Data supplied ::

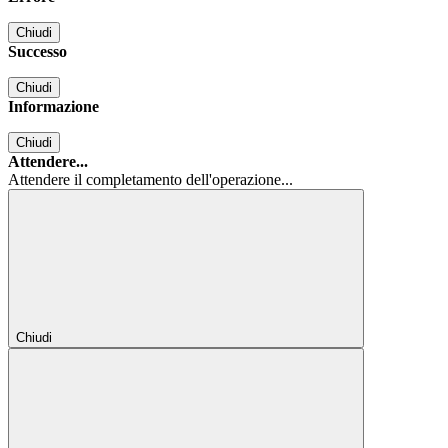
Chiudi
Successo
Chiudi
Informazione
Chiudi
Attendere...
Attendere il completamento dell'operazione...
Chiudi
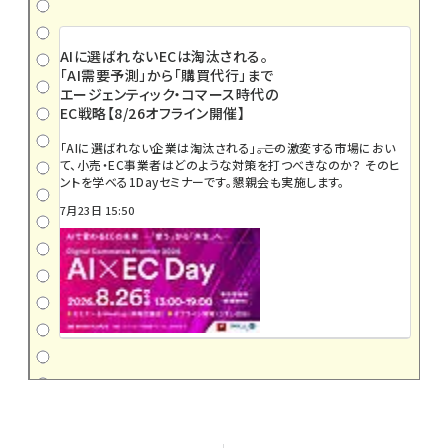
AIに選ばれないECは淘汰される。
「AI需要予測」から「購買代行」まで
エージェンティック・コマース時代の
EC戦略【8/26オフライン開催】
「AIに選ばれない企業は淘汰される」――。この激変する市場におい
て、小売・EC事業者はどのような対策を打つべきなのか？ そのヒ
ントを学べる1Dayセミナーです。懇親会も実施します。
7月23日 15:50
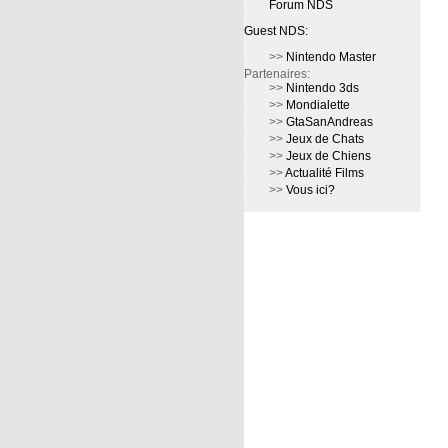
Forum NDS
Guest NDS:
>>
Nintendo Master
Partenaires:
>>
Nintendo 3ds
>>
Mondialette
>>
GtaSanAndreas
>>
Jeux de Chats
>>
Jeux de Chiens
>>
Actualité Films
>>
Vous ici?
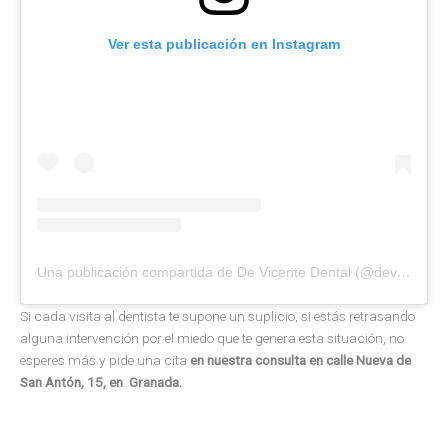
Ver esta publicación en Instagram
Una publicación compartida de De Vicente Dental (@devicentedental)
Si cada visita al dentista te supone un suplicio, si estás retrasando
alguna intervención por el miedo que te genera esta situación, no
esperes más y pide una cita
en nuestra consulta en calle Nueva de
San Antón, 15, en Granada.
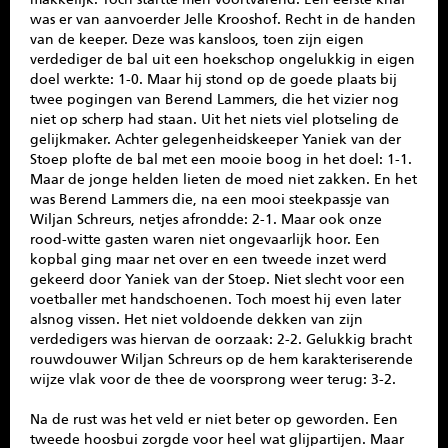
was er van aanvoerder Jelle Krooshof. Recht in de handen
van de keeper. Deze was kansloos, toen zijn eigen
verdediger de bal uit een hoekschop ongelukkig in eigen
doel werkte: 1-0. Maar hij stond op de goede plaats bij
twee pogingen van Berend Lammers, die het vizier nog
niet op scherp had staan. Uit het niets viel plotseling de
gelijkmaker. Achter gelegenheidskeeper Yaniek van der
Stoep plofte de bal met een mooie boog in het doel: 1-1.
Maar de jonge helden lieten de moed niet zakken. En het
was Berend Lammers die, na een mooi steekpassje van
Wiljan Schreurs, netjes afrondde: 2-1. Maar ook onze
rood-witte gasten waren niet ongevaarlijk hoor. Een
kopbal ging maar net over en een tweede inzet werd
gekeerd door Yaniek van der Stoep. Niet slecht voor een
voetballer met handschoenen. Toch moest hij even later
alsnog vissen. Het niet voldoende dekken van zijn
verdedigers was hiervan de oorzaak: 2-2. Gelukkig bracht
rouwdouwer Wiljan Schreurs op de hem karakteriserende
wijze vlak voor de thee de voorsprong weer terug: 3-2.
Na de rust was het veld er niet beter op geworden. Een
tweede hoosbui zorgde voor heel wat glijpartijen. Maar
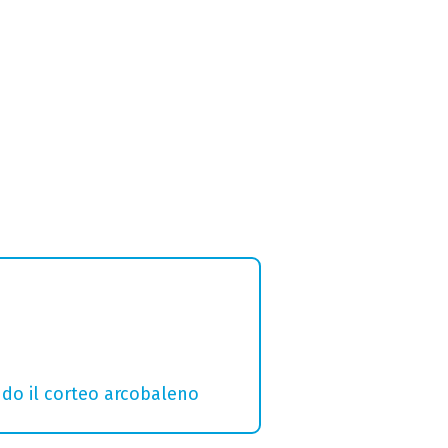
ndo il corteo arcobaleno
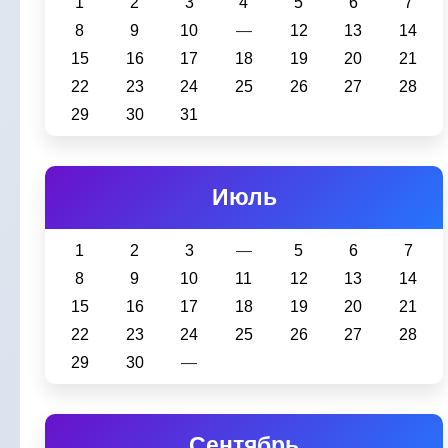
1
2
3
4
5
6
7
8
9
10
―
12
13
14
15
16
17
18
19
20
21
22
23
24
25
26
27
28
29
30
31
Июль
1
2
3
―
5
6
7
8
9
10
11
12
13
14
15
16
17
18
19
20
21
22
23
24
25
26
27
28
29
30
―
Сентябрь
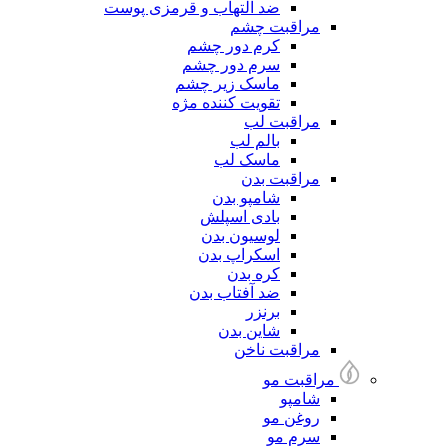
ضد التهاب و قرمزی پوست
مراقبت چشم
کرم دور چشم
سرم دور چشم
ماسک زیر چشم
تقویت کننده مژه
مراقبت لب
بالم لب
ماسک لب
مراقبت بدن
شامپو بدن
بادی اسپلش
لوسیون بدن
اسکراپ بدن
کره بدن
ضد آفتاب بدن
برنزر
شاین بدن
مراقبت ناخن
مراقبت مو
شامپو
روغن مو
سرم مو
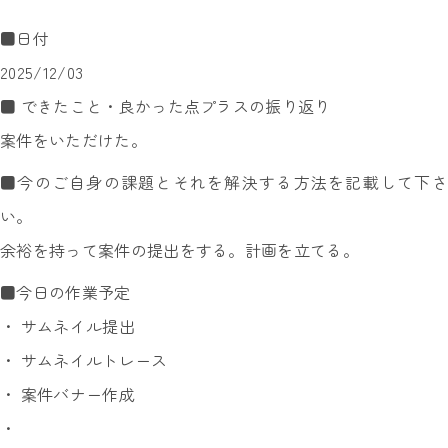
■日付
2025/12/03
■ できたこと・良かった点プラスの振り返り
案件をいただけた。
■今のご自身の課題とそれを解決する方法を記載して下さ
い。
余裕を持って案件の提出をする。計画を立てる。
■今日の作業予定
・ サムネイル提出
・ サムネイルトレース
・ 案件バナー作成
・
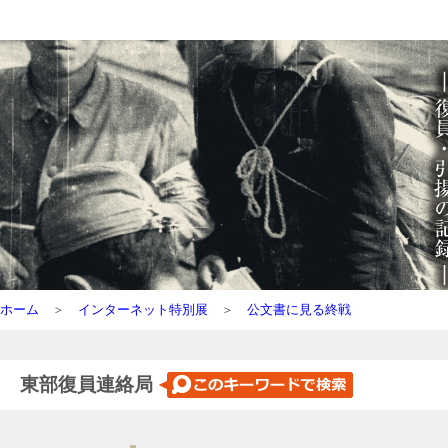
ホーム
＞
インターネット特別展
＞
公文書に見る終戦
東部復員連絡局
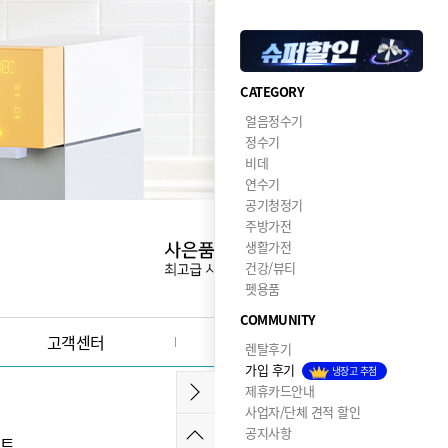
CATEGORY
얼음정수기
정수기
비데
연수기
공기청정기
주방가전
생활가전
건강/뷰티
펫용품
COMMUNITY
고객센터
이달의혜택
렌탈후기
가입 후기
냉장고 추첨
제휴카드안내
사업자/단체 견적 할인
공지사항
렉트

Activity ::
Take the lines above from the top of the records through the one with "Actualité Films" and repeat them exactly, without any pictures.

Answer to this exercise ::
Chiudi
Successo
Chiudi
Informazione
Chiudi
Attendere...
Attendere il completamento dell'operazione...
Chiudi
AIに選ばれないECは淘汰される。
「AI需要予測」から「購買代行」まで
エージェンティック・コマース時代の
EC戦略【8/26オフライン開催】
「AIに選ばれない企業は淘汰される」――。この激変する市場におい
て、小売・EC事業者はどのような対策を打つべきなのか？ そのヒ
ントを学べる1Dayセミナーです。懇親会も実施します。
7月23日 15:50
Forum NDS
Guest NDS:
>>
Nintendo Master
Partenaires:
>>
Nintendo 3ds
>>
Mondialette
>>
GtaSanAndreas
>>
Jeux de Chats
>>
Jeux de Chiens
>>
Actualité Films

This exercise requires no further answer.